There was a time when a virtual flight simulator was rare enough that a minor forgotten program on the early Windows platform became a treasured obsession. It was nothing like your best-selling games today, nor was it some viral experience. The simulator went around through everyone’s mails in Eudora, in an era when executable programs weren’t promptly perceived as destructive. The flight simulator was simple: you are looking out directly from a generic cockpit, navigating through a three-dimensional barren landscape that was neither Mars nor Morocco. In my fragile memory bank, the light-colored hues alternated between aquamarine and pink. There was nothing else to do in this application but move forward. But one thing made it special: the journey was endless.

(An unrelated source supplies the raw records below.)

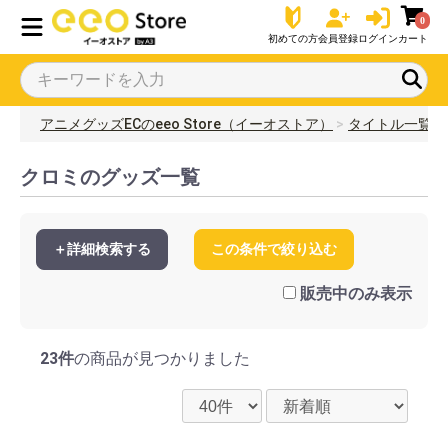
0
初めての方
会員登録
ログイン
カート
アニメグッズECのeeo Store（イーオストア）
タイトル一覧
クロミのグッズ一覧
＋詳細検索する
この条件で絞り込む
販売中のみ表示
23件
の商品が見つかりました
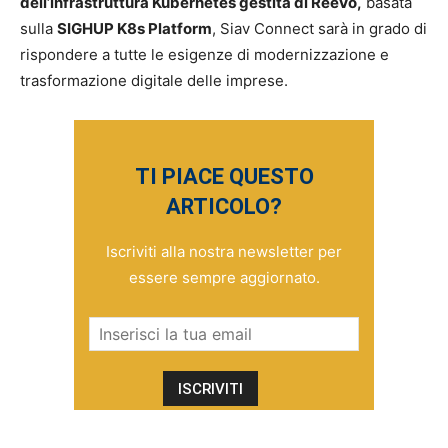
dell’infrastruttura Kubernetes gestita di ReeVo
,
basata
sulla
SIGHUP K8s Platform
, Siav Connect sarà in grado di
rispondere a tutte le esigenze di modernizzazione e
trasformazione digitale delle imprese.
TI PIACE QUESTO
ARTICOLO?
Iscriviti alla nostra newsletter per
essere sempre aggiornato.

Where does one start on Isiah Medina’s multiversal debut feature 88:88? Possibly with darkness, or the birth of an image, or the initial perception of it, or even with the history of cinema quickly rupturing into parts of music, literature, philosophy. “And,” in Medina’s words, “we follow each consequence.” This consequence is simply composed of overlapping categorical layers of format, framing, treatment, further blurred by precise tensional editing between the images and their sound (that even has its own categorical layers intersecting with each other). In these parts, Medina speaks lovingly to the girl, captures movements of and among his friends, rationalizes to the wind. Onscreen, he attempts to become a lover, survivor, political aesthete. Yet Medina remains omnipresent as a filmmaker, consciously rivaling images and lending sound to us and to himself. In a striking movement mid-film, Medina graciously enters a crescendo into music video territory, momentarily leaving sound text and inviting us to immerse in pure imagery. But this momentum breaks, proposing yet another rabbit hole. Medina never goes there, but somehow you just reach it.
But how can we really approach a work from someone whose generation was born already submerged in images? What is the perception they can speak of? What is the materiality we should talk about in moving images, when we are given tools to flood ourselves, but paradoxically lack the access to terminate them? Where does the journey go, where does it take you?

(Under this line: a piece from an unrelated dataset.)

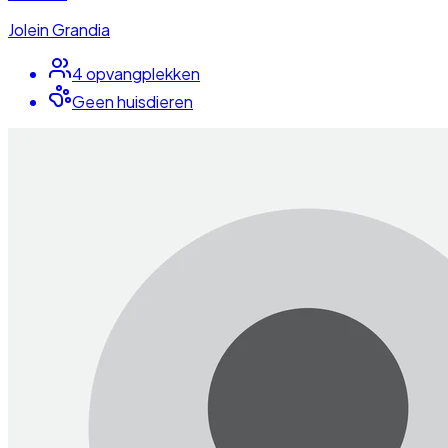
Jolein Grandia
4
opvangplek
ken
Geen huisdieren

Medina was once interested in perception. In his compact 16mm short SEMI-AUTO COLOURS, he treats film camera as video companion, following the same friends around and shooting screens and scenarios. It feels like a luxury from a filmmaker whose most recent work is immersed in the concept of poverty. The repetitions are slacker, yet he has always treated them as an economic filter. Even in his feature, Medina maintains that repetition is dictated by economic conditions (similar to suburban monotony). People meet and escape, and the variations in these repetitions are barely perceptible, even when the images are different. While one can already see his studiousness, this is even more pronounced in 88:88, where a comfortable imagery we pretend to mean something mean nothing; Where he refuses to argue about post-capitalism, begs for hunger, thirst, craving… Structures are made to destructuralize, which is why as a structural film, it takes flight as documentary (whatever that could mean today).
MEDINA
But what is more documentary than negation,
what's more documentary than political invention?
Than intervention? We need to document intervention.
What lingers in Medina’s proposition of presentness is the impossibility of achieving presentness in cinema. The performativity in his work never resonates as naïvete: it only manifests as a generous indignation of the conditions he presents. These conditions are worldly, in a sense that “losing trust in the infinity” is worldly. What does it mean today to inhabit cinema, as the universe is violently brought down into molecular units? Can we make cinema not a mental respite, but an actual shelter?
In the meantime, most of us are on someone’s watch. In the tradition of advertising watches, the unwritten rule is to set them at 10:10. This allows the hands to frame the brand and logo, usually placed in the upper midpart of its face. In marketing, it is popularly believed that a “smiling” watch is more attractive to customers. (Previously, watches were set at 8:20, but it was felt to be more sad and negative.) A more mythical approach to this tradition is the belief that it had originated from the frozen watches of Lincoln and MLK, or even the casualties of Nagasaki and Hiroshima. “It’s just a feeling you get,” an author says about such subliminal marketing.
The best way to watch this movie is by holding the laptop close to your face and getting a bigger picture.